Nicht nur in Deutschland, in ganz Europa sind öffentlich-rechtliche Medien mitten im digitalen Transformationsprozess. Der österreichische ORF skizziert in einer „Strategie ORF 2025“, wie globale Plattformgiganten herausgefordert werden sollen. Netzpolitik.org veröffentlicht exklusiv das Strategiepapier in voller Länge.

ORF-Logo vor ORF-Studio in Wien
Das Logo des österreichischen öffentlich-rechtlichen Rundfunkanbieters ORF CC-BY-NC 2.0 Gerhard W. Loub

Seit Juli 2016 darf ich den Bereich „Internet“ im ZDF-Fernsehrat vertreten. Was liegt da näher, als im Internet mehr oder weniger regelmäßig Neues aus dem Fernsehrat zu berichten? Eine Serie.

In einer Hinsicht ist der österreichische öffentlich-rechtliche Rundfunk ORF seinen deutschen Pendants im Internet voraus. So ist das Nachrichtenportal ORF.at in Österreich klarer Marktführer (mit Ausnahme von Vorarlberg im äußersten Westen Österreichs). In vielen anderen Bereichen hinkt der ORF jedoch inzwischen hinterher – vor allem weil es an den gesetzlichen Voraussetzungen für neue digitale Angebote fehlt:

  • Anders als ARD und ZDF darf der ORF keine eigenen YouTube-Kanäle betreiben. Das erschwert nicht nur den Zugang zu jüngeren Zielgruppen, es verhindert auch den Aufbau diverser Channel-Archive sowie von YouTube-spezifischem Know-how. 
  • Bis Mitte 2019 durften auch ARD und ZDF fast ausschließlich Online-Angebote mit Sendungsbezug gestalten. Beim ORF ist das auch 2021 noch so, dass er keine Online-Only-Angebote entwickeln darf.
  • Aus dem Verbot von YouTube-Kanälen und Online-only-Angeboten folgt logischerweise, dass der ORF über kein mit funk vergleichbares Jugendangebot verfügt, das primär über Drittplattformen wie YouTube oder Instagram ausgespielt wird. 
  • Während ARD und ZDF mittlerweile sogar über ein gemeinsames Login-System verfügen, ist in der ORF-TVThek kein Login und damit keine Personalisierung vorgesehen. Auch das ist vor allem ein Nachteil für die Zukunft, weil die Lernkurve bei der Entwicklung von personalisierten Empfehlungsalgorithmen fehlt, selbst wenn irgendwann für den Tag X solche Möglichkeiten geschaffen werden.
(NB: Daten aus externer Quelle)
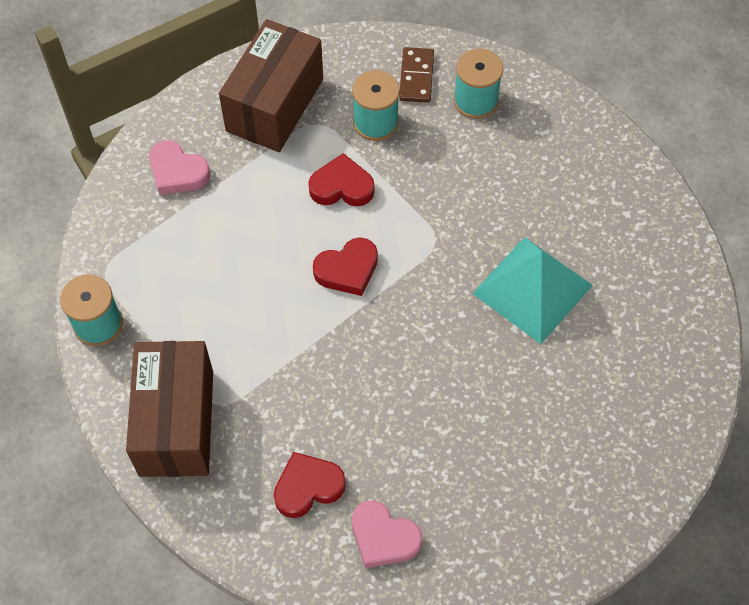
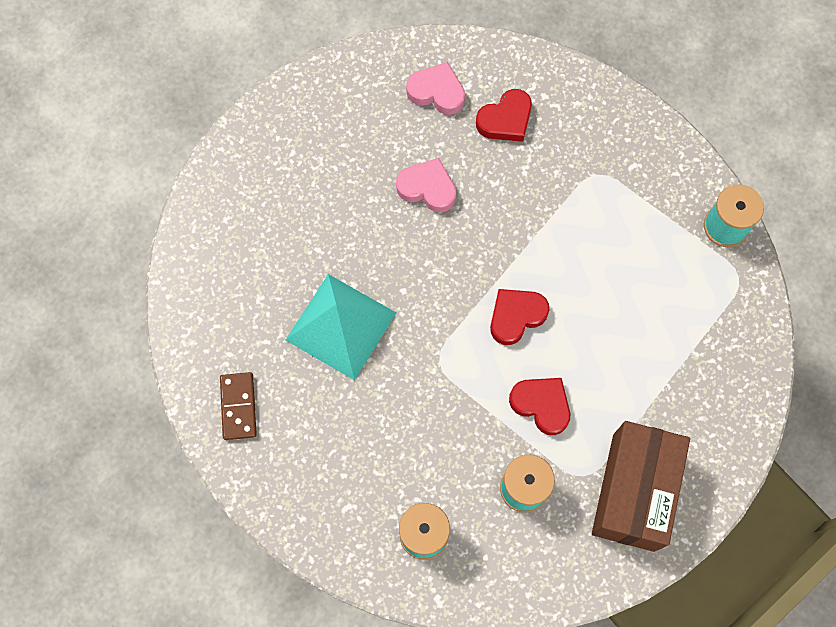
camera: 170 degrees right, 10 degrees up
(176, 423) = (628, 153): brown box -> none
(177, 172) = (707, 393): pink heart -> pink heart (427, 188)
(342, 187) = (541, 405): red heart -> red heart turned 135 degrees counterclockwise
(416, 77) = (492, 555): brown domino -> brown domino (238, 406)

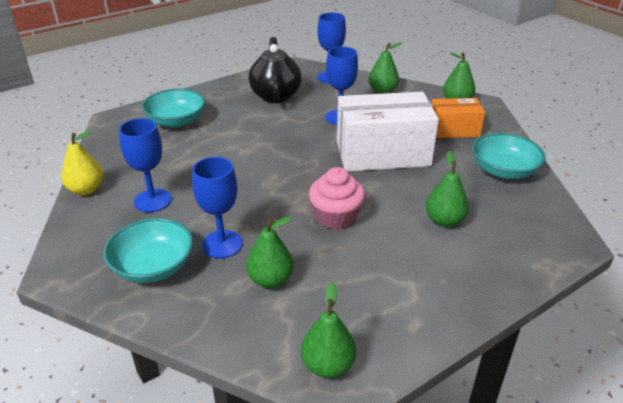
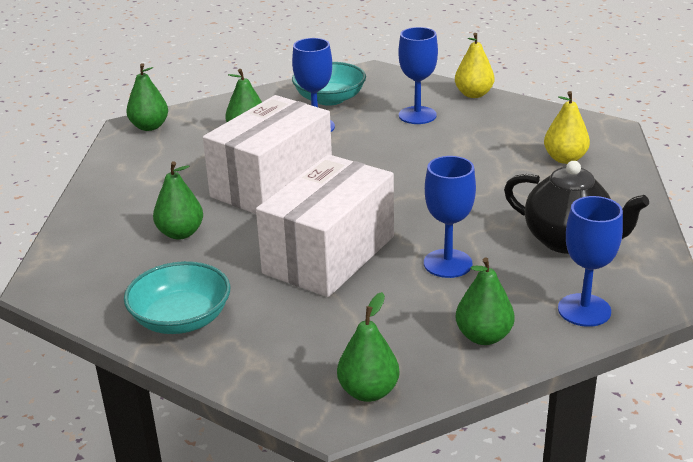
camera: 130 degrees right, 5 degrees down
(176, 121) = (565, 159): turquoise bowl -> yellow pear
(336, 217) = (272, 183): pink cupcake -> white box
(454, 130) = (304, 337): orange box -> none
Kein Wunder, dass in Österreich also seit Jahren und über die diversen Regierungskonstellationen hinweg über eine Reform des ORF-Gesetzes diskutiert wird, das auch dem ORF mehr Handlungsspielraum im digitalen Bereich eröffnen könnte. Zumindest in einem aktuellen, im Dezember 2020 beschlossenen und von netzpolitik.org exklusiv veröffentlichten Strategiepapier (PDF), geht man beim ORF davon aus, dass es zeitnah zu entsprechenden gesetzlichen Änderungen kommen dürfte. In Folge eine kommentierte Zusammenfassung relevanter Passagen daraus, auch im Vergleich mit der Situation in Deutschland.
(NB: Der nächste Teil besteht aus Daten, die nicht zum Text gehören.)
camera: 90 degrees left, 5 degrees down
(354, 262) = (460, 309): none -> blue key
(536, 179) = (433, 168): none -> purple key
Vom Rundfunkanbieter zum Plattformbetreiber

Der Anspruch von „Strategie ORF 2025“ ist durchaus ambitioniert, soll es doch den Transformationsprozess „vom Public Service Broadcaster zur Public Service Plattform“ einleiten. Lineare „Channels“ und „non-lineare Plattformangebote“ sollen demnach gleichberechtigt zu einem „hybriden Gesamtangebot“ kombiniert werden. Gerade angesichts der eingangs skizzierten rechtlichen Rahmenbedingungen ist das eine mutige Ansage, die so ausdrücklich bei den deutschen Rundfunkanstalten keineswegs Konsens ist. Jenseits von funk dominiert ganz klar das lineare Angebot. ZDF-Intendant Bellut forderte noch 2018 im Fernsehrat, „dass die Anmutung des ZDF online die eines Fernsehsenders ist“. Und auch das 2020 verabschiedete Telemedienkonzept des ZDF bleibt sehr zurückhaltend bei der Entwicklung von Online-Only-Angeboten.
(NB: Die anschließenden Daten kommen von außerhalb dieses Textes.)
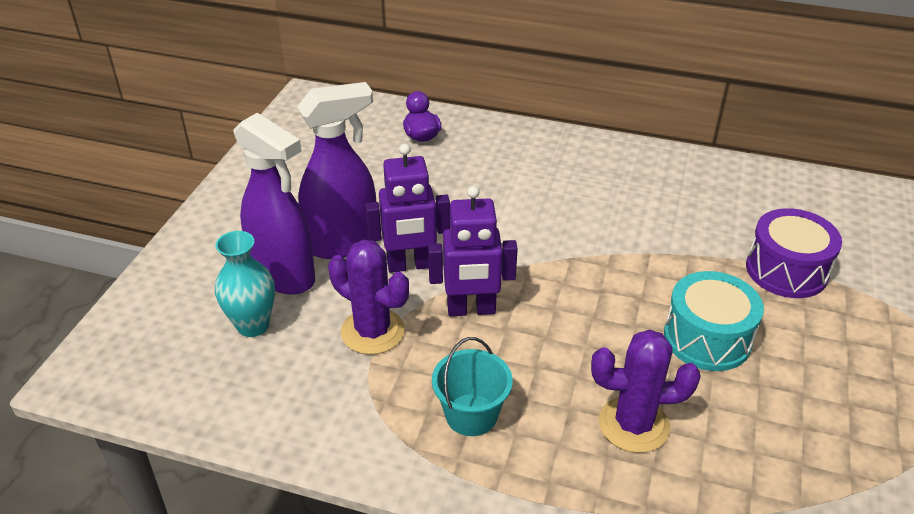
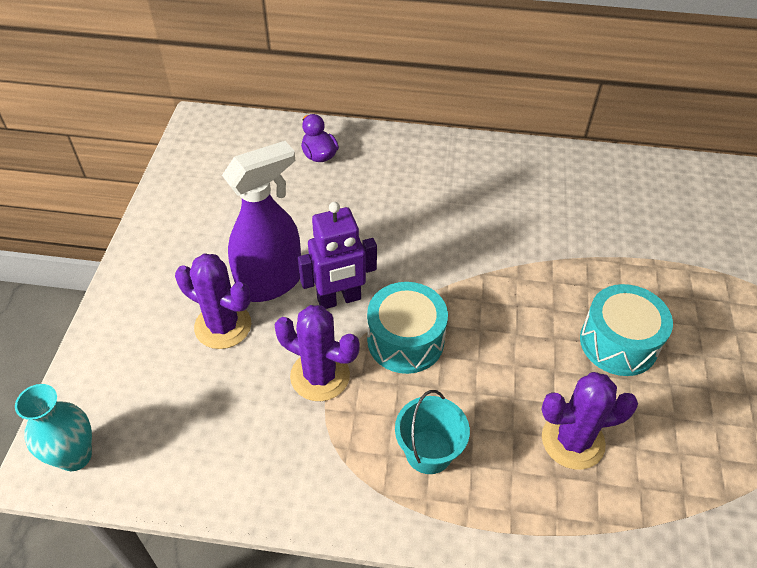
camera: 10 degrees left, 10 degrees up
(253, 325) = (205, 384): turquoise vase -> turquoise vase (75, 456)
(284, 276) = (223, 326): purple spray bottle -> purple cactus
(471, 310) = (405, 340): purple robot -> turquoise drum
(786, 270) = (672, 264): purple drum -> none

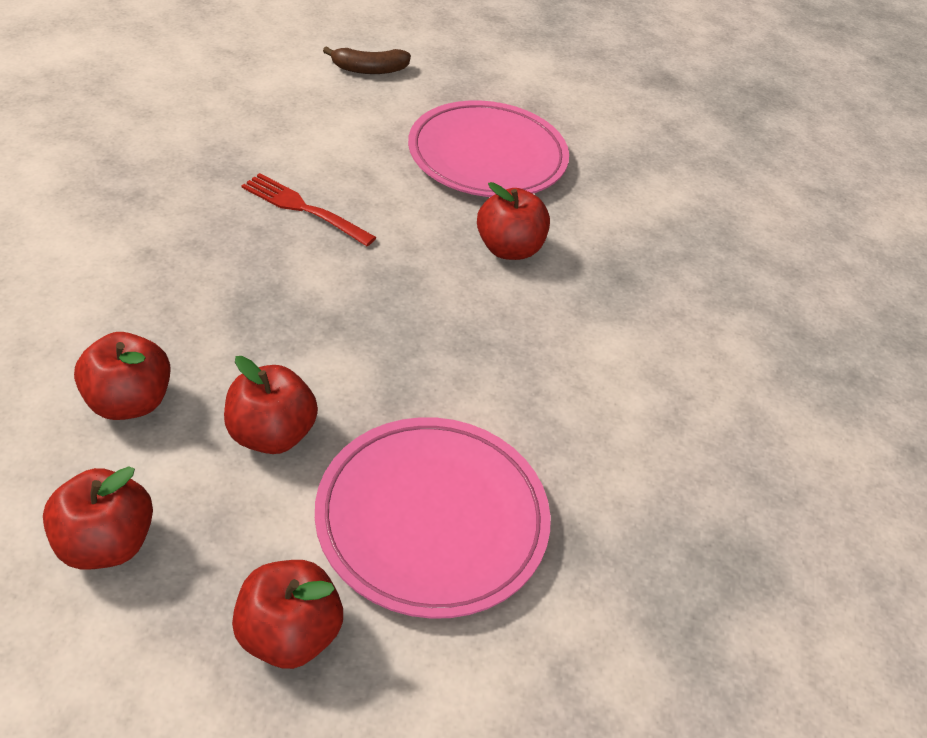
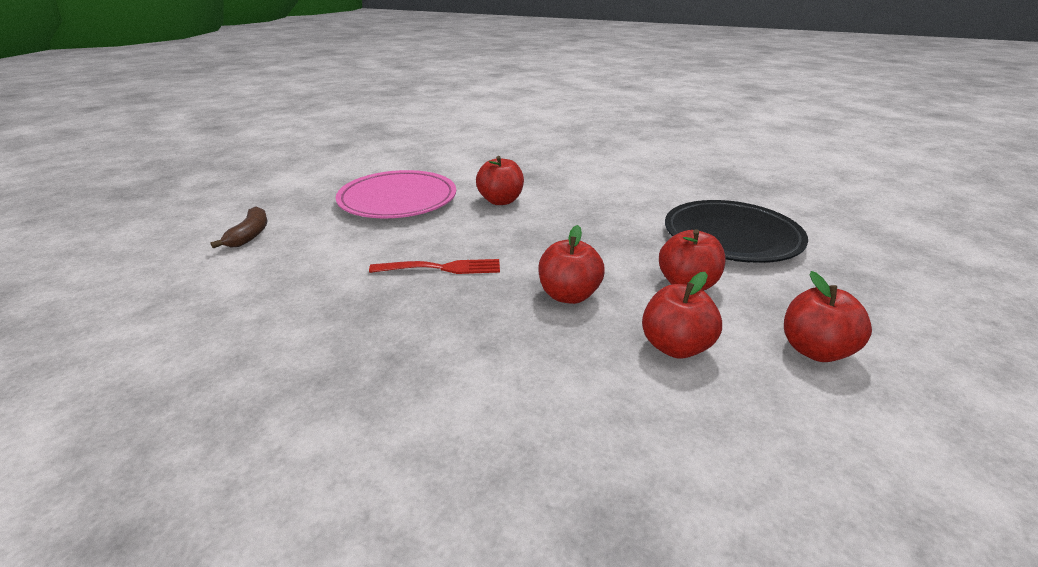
camera: 75 degrees left, 15 degrees down
(289, 634) = (836, 280): red apple -> red apple (569, 295)
(304, 209) = (440, 268): red fork -> red fork turned 135 degrees counterclockwise
(432, 519) = (732, 237): pink plate -> black plate

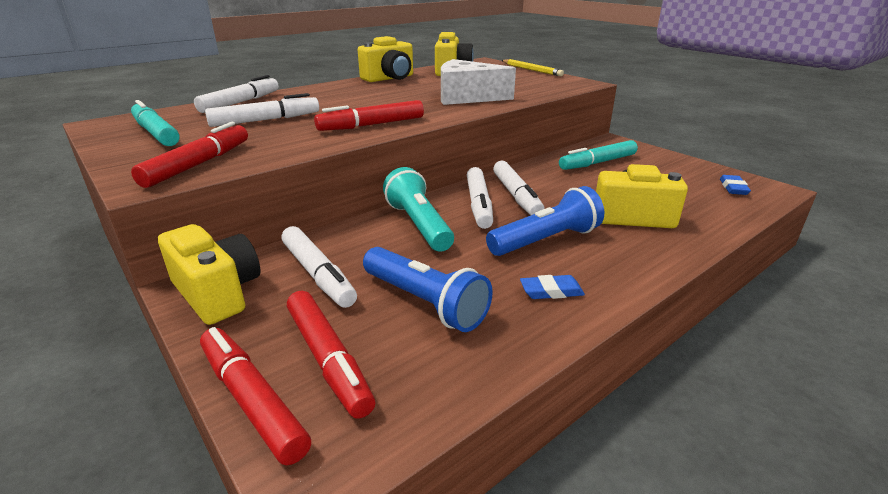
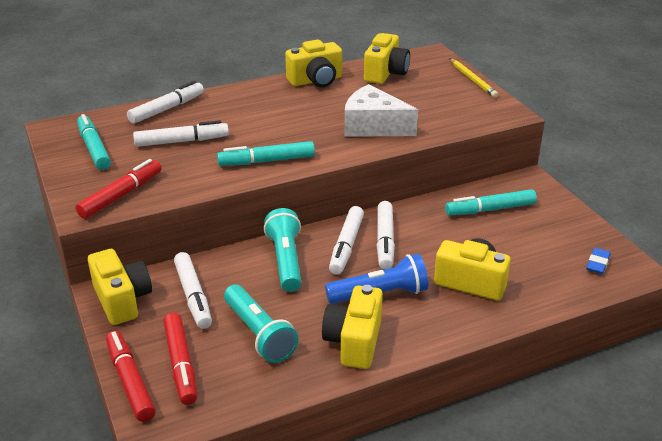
camera: 15 degrees right, 5 degrees up
(371, 125) = (266, 161): red marker -> turquoise marker
(425, 302) = (259, 334): blue flashlight -> turquoise flashlight
(551, 291) = (354, 342): blue eraser -> yellow camera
Zentral für die Transformation des ORF zur Plattform ist ein bereits seit einigen Jahren in Entwicklung befindlicher „ORF-Player“. Er soll mit einer Kombination aus „Plattformprinzipien“ – laut Strategiepapier „On Demand, Personalisierung, User-Zentriertheit, Kooperation, Longtail-Entwicklung, Vernetzung von Devices/Customer Journey, Economies of Scale“ – und europäischen und regionalen Inhalten „ein Gegengewicht“ zu den großen „Plattformgiganten“ schaffen. Überhaupt gibt es kaum eine Seite im Papier, auf der nicht auf den ORF-Player verwiesen wird. Ganz oben auf der Liste der „Prinzipien“ des ORF-Players stehen „Online First“ und „Online Only“.

Publikumseinbindung und Standortpolitik

Keine Rede ist im Papier jedoch, trotz Betonung des Plattformkonzepts, von der Einbindung nutzergenerierter Inhalte. Wie groß die Skepsis gegenüber nutzergenerierten Inhalten ist, illustriert die einzige Stelle, an der von „User-generated Content“ die Rede ist: ihm gelte es im neuen Newsroom mit „Verification und Checking“ zu begegnen. Wer Inhalte nicht nur konsumieren, sondern selbst teilen möchte, ist also auch in Österreich weiterhin auf private Plattformanbieter angewiesen.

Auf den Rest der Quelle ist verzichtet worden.